David McShane had a moment of introspection last Saturday.
Flanking him on stage at the dedication ceremony that afternoon for his latest mural were Phillies idol Mike Schmidt and "Whiz Kid" Curt Simmons. In front of McShane, meanwhile, was a crowd of 400 people -- a horde of onlookers not just angling their heads for a look at the mural he'd created, he realized, but for a look at him.
I did it, he thought.
Because, frankly, not every mural unveiling feels so glamorous.
"I go from project to project and don't often get to take it all in when it's done, but it was hard not to at that dedication," McShane told PhillyVoice. "That moment, I was able to take it in and say, ‘Wow, we did something big here.' Looking over at an eight-story building and seeing a colorful image that captures a lot of memories for people. ... That’s a nice feeling to have."
The Phillies Mural, theoretically in the works since the Phillies won the World Series in 2008, is the longest mural project McShane has worked on since first tackling the North Philadelphia Tribute to Jackie Robinson Mural in 1997. It's also a major cultural accomplishment for someone who knows the mural will delight Phillies fans (and taunt critics) for decades to come.

Recorded information ::

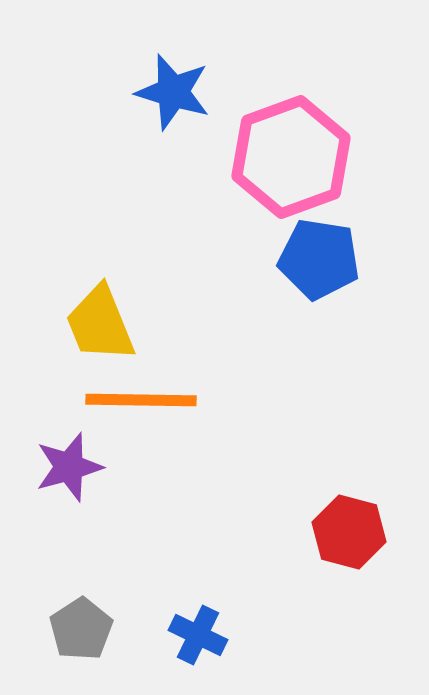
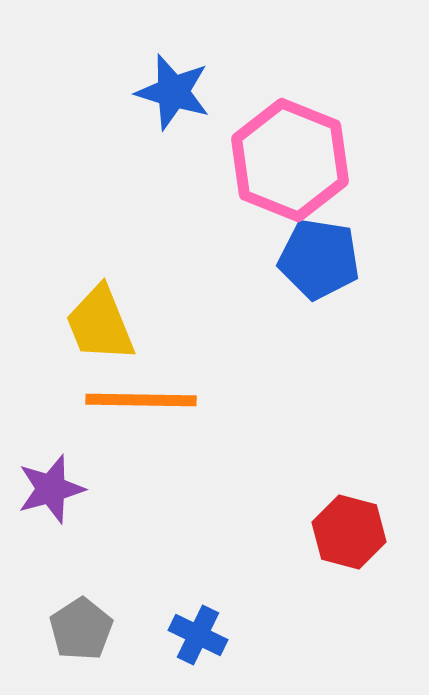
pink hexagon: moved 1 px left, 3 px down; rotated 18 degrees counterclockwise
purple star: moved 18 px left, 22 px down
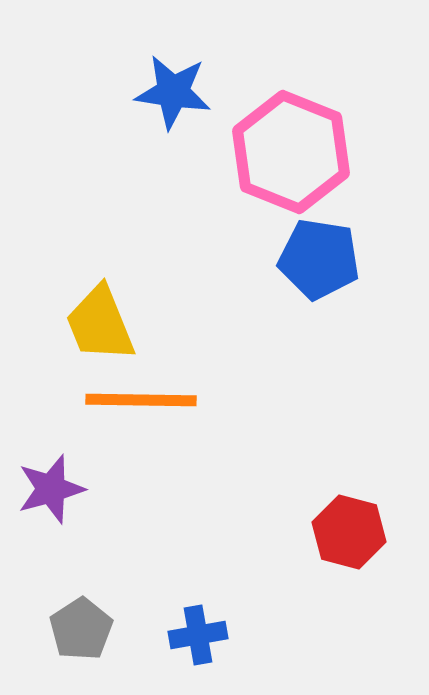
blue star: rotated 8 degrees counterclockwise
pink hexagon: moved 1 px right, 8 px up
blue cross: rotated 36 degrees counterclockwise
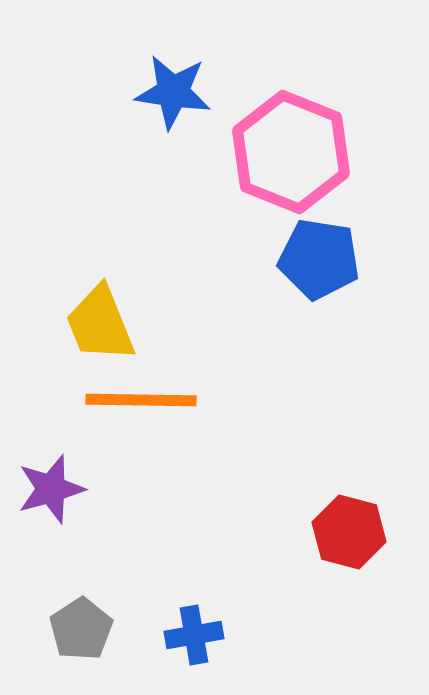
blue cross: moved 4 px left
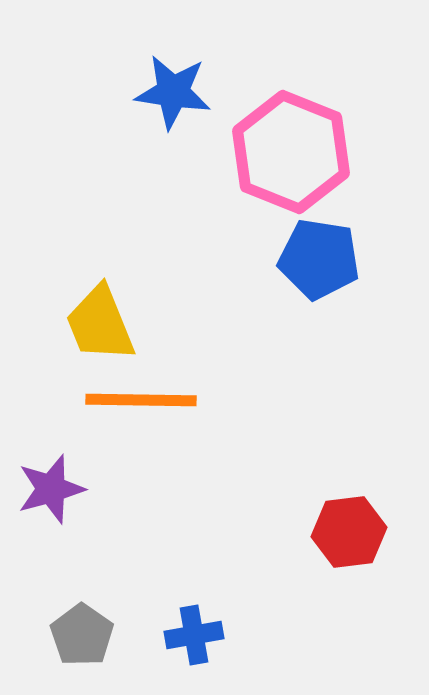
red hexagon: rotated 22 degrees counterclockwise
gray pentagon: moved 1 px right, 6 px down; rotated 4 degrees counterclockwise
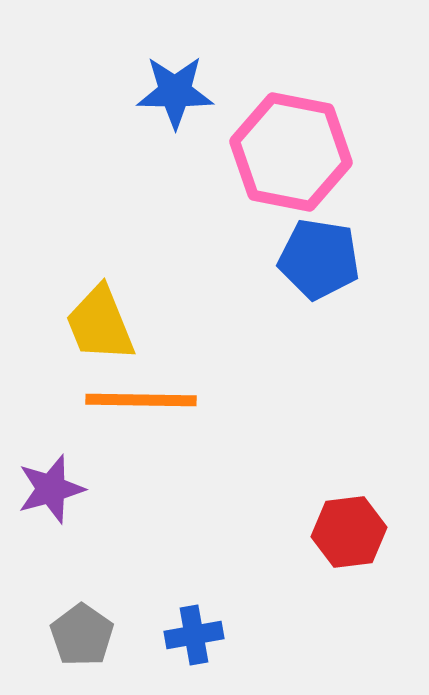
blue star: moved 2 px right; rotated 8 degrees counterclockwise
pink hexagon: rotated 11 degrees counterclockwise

What to do ::
[A] Answer these questions about the article on David McShane's Phillies Mural, one answer per line:
(i) Which two people stood beside McShane on stage at the dedication ceremony?
(ii) How many people were in the crowd in front of him?
(iii) Which mural did McShane first take on in 1997?
[B] Carry on writing the article about David McShane's Phillies Mural, picking up right after its final sentence.

Exercise answers ::
[A]
(i) Mike Schmidt and Curt Simmons
(ii) 400 people
(iii) The North Philadelphia Tribute to Jackie Robinson Mural

[B]
McShane, a Phillies fan practically since conception, first started painting with his twin brother when he was a child. Two of eight kids growing up in Audubon, Camden County, with a dad who was a plumber and a mother who stayed at home to raise her children, their art-making came from a place of busy-keeping and resourcefulness until it blossomed later on in life -- first in high school, when McShane's art teacher let him paint murals in the school, and again when he stepped out of La Salle University with a bachelor's degree in pre-med but a lingering itch for art.
From there, he took his talent to the Pennsylvania Academy of the Fine Arts and, still a Phillies fan, continued making baseball paintings in his spare time. When the opportunity for the Robinson mural surfaced with the Mural Arts Program, he used those pieces as showcases and has since made a whole slew of sports murals citywide.
But as humbling as the Robinson mural was, nothing compared to making the Mural Arts Program's Phillies Mural.
"This was a real dream project for me," he said.
Phillies fans celebrate the new Phillies Mural at the dedication ceremony on Saturday, Aug. 1. Miles Kennedy / Phillies
McShane spent the past six years working hard and nerding out over the mural, which covers eight stories of a 24th and Walnut streets building and overlooks the Schuylkill River. It was an elongated process of painting, obtaining permission to use the eight-story wall and getting feedback from fans and players.
But it almost wasn't so.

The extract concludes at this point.